Depuis les découvertes de l’anglo-irlandais Tullow Oil dans la région de Turkana (nord-ouest) fin 2012, le Kenya, première puissance économique en Afrique de l’Est, est assuré de bénéficier de la manne pétrolière et/ou gazière dont profitent déjà ses voisins du nord et de l’ouest, comme le Sud-Soudan et l’Ouganda. De quoi booster à terme une croissance, au demeurant en progression continue depuis 1990, qui devrait cette année atteindre encore 5,9 %, selon le Fonds monétaire international (FMI)
La découverte d’hydrocarbures est une chance pour le président Uhuru Kenyatta, grand vainqueur des élections générales du 9 mars 2013. D’autant que le scrutin s’est tenu « dans de bonnes conditions », se réjouissait ainsi Nicole Bricq, la ministre française du Commerce extérieur, le 4 novembre, lors d’un atelier d’information organisé par Ubifrance.
« Le Kenya est engagé dans un processus vertueux éducation-démocratie », confiait, à l’issue de cette manifestation, Pacal Jolly, directeur de la zone Afrique de la société d’ingénierie Egis. Dans ce pays de plus de 43 millions d’habitants, le taux d’alphabétisation atteint 88 %, ce qui permet à un tissu d’entreprises relativement diversifié de trouver une main d’œuvre bien formée.

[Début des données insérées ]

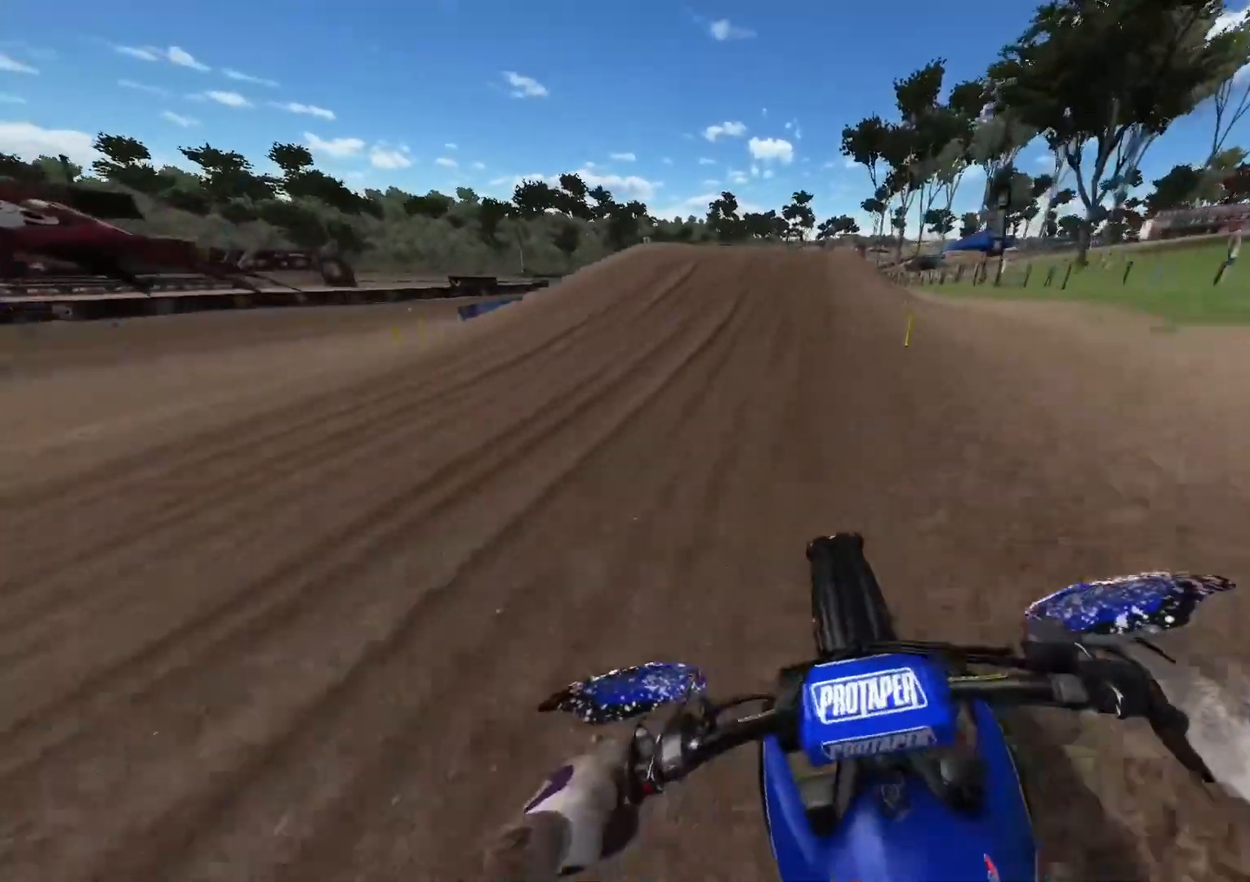
{"buttons": ["R2"], "left_stick": "right", "right_stick": "down-right", "events": [[267, "left_stick", "right"], [300, "right_stick", "down-right"]]}
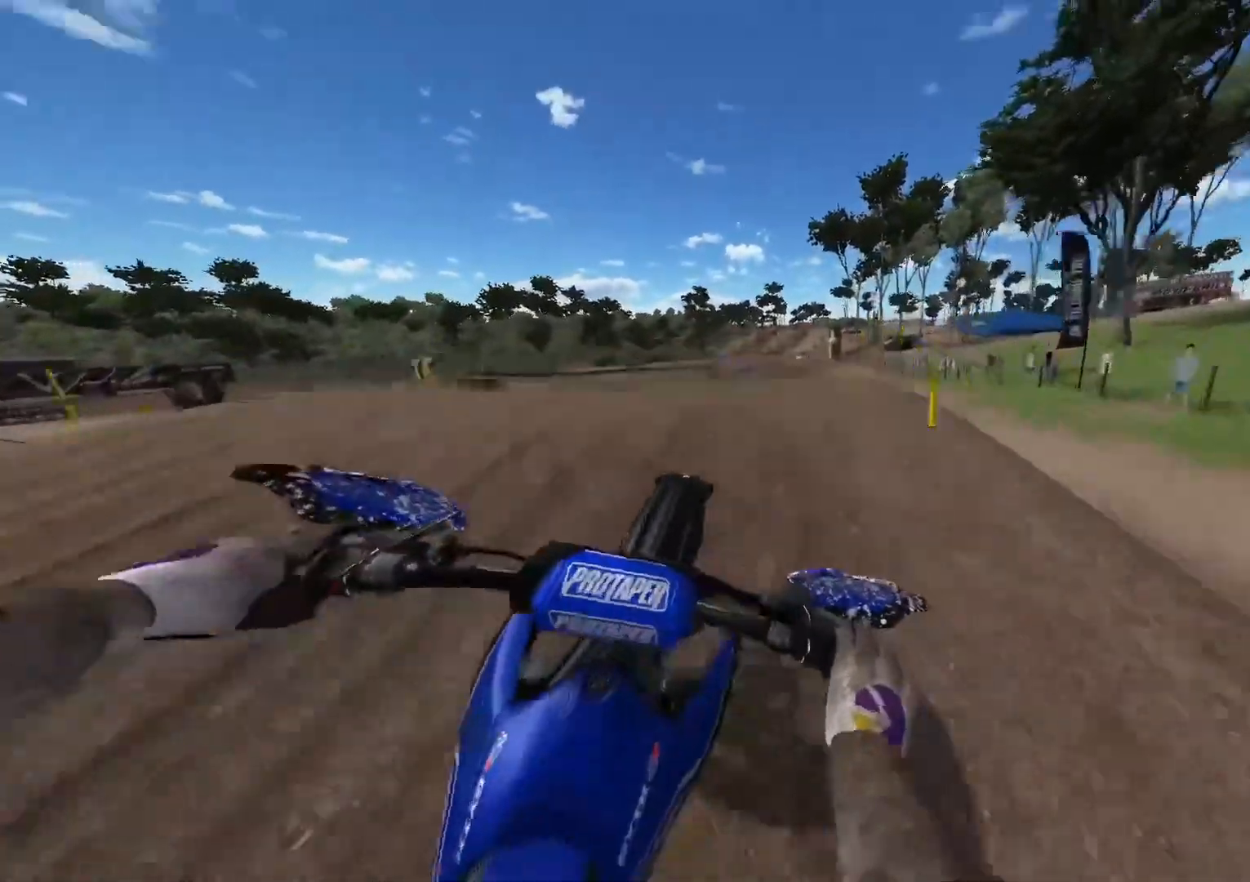
{"buttons": ["R2"], "left_stick": "up-left", "right_stick": "up-left", "events": [[33, "R3", "down"], [33, "left_stick", "up-right"], [33, "right_stick", "down-left"], [167, "R3", "up"], [183, "left_stick", "up-left"], [233, "R3", "down"], [317, "R3", "up"], [317, "right_stick", "up-left"]]}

Une bonne nouvelle dans la perspective des grands travaux qui s’annoncent pour acheminer le pétrole. Principal projet évoqué, le Lamu Port Southern Sudan-Ethiopia Transport (Lapsset) « d’un montant de 20 à 30 milliards de dollars », selon Jean-César Lammert, le directeur d’Ubifrance à Nairobi. Avec un objectif majeur : évacuer le pétrole du Sud Soudan, de l’Ouganda et du Kenya par le port de Lamu, au nord-est du Kenya.
Total lance un appel aux PME sous-traitantes
« Lamu est trop proche de la frontière somalienne », estime Serge Matesco (notre photo), vice-président Afrique orientale de Total Exploration et production (E&P), évoquant ainsi les risques d’attaques par le groupe islamiste des shebab basé en Somalie. La compagnie française serait favorable à un terminal plus au sud entre cette ville et la cité kenyane de Mombasa. Une autre option pour le pétrole kenyan serait de transiter du nord-ouest vers Mombasa via Nairobi.
Pour gagner et exécuter les contrats, Total est conscient qu’il doit ajouter à une main d’œuvre qualifiée un contenu local susceptible de séduire les autorités du pays. D’où la volonté de la compagnie française d’intéresser des PME pouvant agir comme sous-traitants dans le pays. Les investissements dans les ports, les aéroports, les routes et le chemin seront considérables.
« Apprécié des bailleurs de fonds, le Kenya reçoit environ deux milliards de dollars par an d’aide publique au développement, dont deux tiers des multilatéraux et un tiers des bilatéraux », relève Eric Duédal, chef du Service économique régional (SER) pour l’Afrique de l’Est et l’océan Indien. Premier bailleur multilatéral, la Banque mondiale à février 2012 avait engagé 2,8 milliards de dollars et, depuis, son portefeuille d’engagements s’est étoffé avec l’interconnexion électrique Kenya-Éthiopie (684 millions de dollars), le réseau routier (300 millions), la modernisation du système national d’adduction d’eau (280 millions) et le développement du Grand Nairobi (30 millions).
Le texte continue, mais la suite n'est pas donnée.